Thanks, I think so to. So its fair to say if the Murray is worth the 450 I spent for the two bikes, I got the Schwinn for free... I didn't buy them for the value, to me they're priceless. But I have some explaining to do to my husband... he's not exactly a bike enthusiasts. Any idea on the year of the Murray? Any info is much appreciated. I love it!


----------



## Mojo80 (Jan 10, 2013)

I'm thinking 56


----------



## 1918 Ranger (Jan 10, 2013)

I agree 450 is a good value for sure. 


1918 Ranger


----------



## militarymonark (Jan 10, 2013)

He's a guy Im sure he'll understand. You could easily get your money back if not make some with the schwinn.


----------



## Mojo80 (Jan 10, 2013)

You'd think so especially considering his Camaro and classic truck fetish. He works nights and when he leaves I start tinkering. I'm definately a rookie...took 2 nights to rebuild hub on a Schwinn pixie


----------



## Boris (Jan 10, 2013)

Maybe this thread on Murray serial numbers will be of some use to you for dating purposes.
http://thecabe.com/vbulletin/showthread.php?7014-Murray-serial-number-project&highlight=fleetline


----------



## militarymonark (Jan 11, 2013)

I know if my wife decided she'd like to wrench on a few of my old bikes I'd be all about it.


----------



## Mojo80 (Jan 11, 2013)

militarymonark said:


> I know if my wife decided she'd like to wrench on a few of my old bikes I'd be all about it.




Do you have a brother? 
Just kidding


----------



## militarymonark (Jan 11, 2013)

yep sure do, but ones married and ones an A-hole. lol


----------



## jd56 (Jan 11, 2013)

MoJo...where have you been for the last three years since I've been here? Just tinkering around when the hubby goes to work? Seriously? 

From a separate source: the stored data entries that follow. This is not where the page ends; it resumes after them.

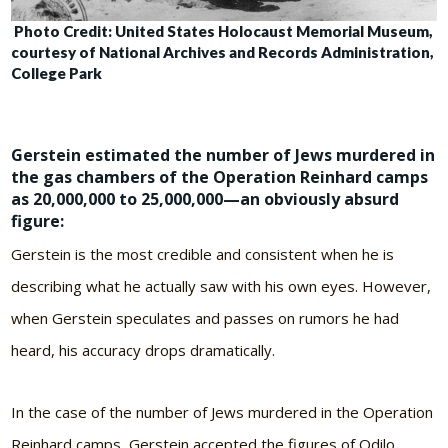
Photo Credit: United States Holocaust Memorial Museum,
courtesy of
National Archives and Records Administration,
College Park
Gerstein estimated the number of Jews murdered in
the gas chambers of the Operation Reinhard camps
as 20,000,000 to 25,000,000—an obviously absurd
figure:
Gerstein is the most credible and consistent when he is
describing what he actually saw with his own eyes. However,
when Gerstein speculates and passes on rumors he had
heard, his accuracy drops dramatically.
In the case of the number of Jews murdered in the Operation
Reinhard camps, Gerstein accepted the figures of Odilo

What I would give to have my wife bring home a few nice heavyweights....(and I don't mean men). Let alone be tinkering on the bikes, even if it is behind closed doors.....I love it!!
Oh the visions I'm having right now seeing my wife banging her knuckles on a seized pedal stud or trying to get the chain reinstalled. 

As I recall there are few and far between ladies in the hobby. Or at least they are being quiet about it.

Regardless of the resto on either of the bikes, $450 is an amazing deal. And for two bikes....wow! 
$225 on either of the bikes is a great investment....then that is just my opinion.

You go girl


----------



## Mojo80 (Jan 11, 2013)

Much thanks for the warm welcome, encouragement, and helpful information. Its incredibly discouraging to ramble on, excited about what I learned, bought, found or fixed, then pause for a breathe, only to realize he's absolutly not digging it. Granted finding your wife polishing a 8 foot tandem on the kitchen table at 3 am may be a turn off, and washing a nasty abandoned royce union kids bike in the tub is not very domestic. That said, its been kinda lonely closet hoarding I mean collecting. I'm glad I got the nerve to finally post today. 
Who knows what I might drag home tomorrow. Thanks again


----------



## slick (Jan 11, 2013)

That Murray is awesome! I wouldn't mind owning that! You should try and hook up with the Cyclone Coaster group in Long Beach. They do rides along the beach every 1st sunday of the month. Look up their website. They are a great group to ride with at over 150 bikes strong. Mostly all vintage, some repops and choppers.


----------



## Nickinator (Jan 11, 2013)

Wow, already rebuilding hubs? I'm impressed! Welcome to CABE from another woman who also loves cleaning grime and polishing chrome! The results are so gratifying! Tho' I'm usually in bed by 11...

Darcie
(Nickinator's mom)


----------